Software as a Utility — Power back to the users.

Software as a Utility is our way of ensuring users are only charged based on value added.

At Boost Linguistics we spent a lot of time deciding on a pricing model. The final decision took us two or three months to figure out.

While debating what the best option was, we decided to lay out the key questions. We decided that the biggest question we needed to answer was, “What will be best for our customers on launch?”

The Beginning — April 7th, 2017

I googled, “How to set a SAAS pricing model”, the search was a nightmare. After reading the posts from the first 3 pages I discovered a trend. Articles by consultants on the topic would mention to check out your competition’s pricing. Others spoke of the terrors of competition based pricing.

Things looked bleak as we prepared ourselves to fall back on becoming another flat-fee monthly subscription platform.

Then, my co-founder Ethan, had a call with a mentor, Joe Callahan. Joe works alongside some very talented dev teams and has the ability to work with ideas that are on the border of innovative and impossible.

His next big idea was about to come our way.

He proposed that we use a model where customers pay as they perform actions within the Boost Editor.

We thought of something similar to this before, but now that Joe suggested it, we started to take it more seriously. Joe’s input was enough to convince us that we needed to start asking users about it.

We took the idea to Michael Brenner, one of our advisors and a content marketing influencer. Michael is has been in the trenches of content production and so his opinion exemplifies that of many users.

Michael returned our question with, “I see some negatives, but I think you’re on to something here.” In short, give it a shot.

Setting a Price

We needed to decide what would cause someone to be billed and how much money that action would cost. Our original pricing model was $99 per month for a team of 3 people and $39 per month for 1 user.

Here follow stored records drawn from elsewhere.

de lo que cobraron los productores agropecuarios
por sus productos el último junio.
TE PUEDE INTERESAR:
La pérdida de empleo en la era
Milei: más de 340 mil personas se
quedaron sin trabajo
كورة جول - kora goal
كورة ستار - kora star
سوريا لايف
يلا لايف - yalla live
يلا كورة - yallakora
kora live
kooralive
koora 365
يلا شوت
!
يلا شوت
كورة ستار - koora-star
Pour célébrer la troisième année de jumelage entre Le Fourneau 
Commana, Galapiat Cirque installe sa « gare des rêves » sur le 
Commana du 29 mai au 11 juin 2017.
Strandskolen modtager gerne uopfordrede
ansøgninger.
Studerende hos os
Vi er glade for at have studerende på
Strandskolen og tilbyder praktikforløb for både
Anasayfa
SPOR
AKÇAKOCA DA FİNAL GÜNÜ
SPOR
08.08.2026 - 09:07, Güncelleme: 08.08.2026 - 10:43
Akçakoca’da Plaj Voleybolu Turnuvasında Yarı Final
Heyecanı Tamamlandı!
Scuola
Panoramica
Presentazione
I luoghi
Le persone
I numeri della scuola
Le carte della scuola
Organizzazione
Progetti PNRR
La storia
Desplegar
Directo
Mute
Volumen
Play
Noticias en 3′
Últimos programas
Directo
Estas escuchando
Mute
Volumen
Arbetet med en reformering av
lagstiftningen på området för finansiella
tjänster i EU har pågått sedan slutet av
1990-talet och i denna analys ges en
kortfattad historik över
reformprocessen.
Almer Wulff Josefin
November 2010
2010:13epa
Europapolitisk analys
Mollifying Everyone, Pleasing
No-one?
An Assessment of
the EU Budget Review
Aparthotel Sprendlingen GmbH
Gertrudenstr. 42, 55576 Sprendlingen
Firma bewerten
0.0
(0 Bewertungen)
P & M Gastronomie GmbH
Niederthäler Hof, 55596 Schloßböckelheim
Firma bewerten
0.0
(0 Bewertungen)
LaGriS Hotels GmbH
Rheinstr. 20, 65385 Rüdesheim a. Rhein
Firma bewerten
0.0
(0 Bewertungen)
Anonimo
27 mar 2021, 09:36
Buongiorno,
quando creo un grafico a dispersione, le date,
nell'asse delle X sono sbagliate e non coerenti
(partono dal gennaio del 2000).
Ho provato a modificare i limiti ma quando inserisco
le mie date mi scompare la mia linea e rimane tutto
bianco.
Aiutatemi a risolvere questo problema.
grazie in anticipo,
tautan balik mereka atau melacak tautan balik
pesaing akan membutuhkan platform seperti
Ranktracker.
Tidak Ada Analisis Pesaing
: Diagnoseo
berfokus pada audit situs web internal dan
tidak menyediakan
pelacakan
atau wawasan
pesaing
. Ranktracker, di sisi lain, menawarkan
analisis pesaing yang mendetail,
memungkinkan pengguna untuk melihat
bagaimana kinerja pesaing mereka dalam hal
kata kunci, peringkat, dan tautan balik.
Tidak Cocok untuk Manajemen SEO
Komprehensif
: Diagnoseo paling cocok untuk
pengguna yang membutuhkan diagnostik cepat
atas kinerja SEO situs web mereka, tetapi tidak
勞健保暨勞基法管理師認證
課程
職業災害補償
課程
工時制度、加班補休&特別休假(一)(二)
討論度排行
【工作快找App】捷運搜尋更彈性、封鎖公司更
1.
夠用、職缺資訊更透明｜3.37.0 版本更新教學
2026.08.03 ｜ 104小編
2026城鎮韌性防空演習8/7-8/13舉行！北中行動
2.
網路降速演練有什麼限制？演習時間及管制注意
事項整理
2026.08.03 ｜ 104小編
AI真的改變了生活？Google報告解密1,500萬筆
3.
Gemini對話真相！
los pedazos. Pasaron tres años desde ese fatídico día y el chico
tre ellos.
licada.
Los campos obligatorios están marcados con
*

To understand how we should price an action, we asked users from the beta.

Our question was simple, “how many articles do you write and edit per month?” From here we split it into 2 subsets.

For the more casual users such as a solo marketer, we estimated 2–3 posts per month. For high usage, such as agencies, we estimated 30–60 posts per month.

We proposed two different prices per action, $.50 or $.75, but ended up sticking $.50. We assessed it would take a user three to five actions to fully edit a post. $.50 an action adds up to $1.50-$2.50 per article.For the more casual users this would add up to $10 per month at most. High end users would incur a cost of $80–$120 per month.

No Usage? No Charge :)

If a user performed no actions in a month, their bill would be $0 and their account would still exist as active. This $0 spending per month is very similar to the basic version of audible. Users can step away from paying at any time without having a formal cancellation process.

We hope this model works to ensure users have a Joyful and long lasting relationship with us.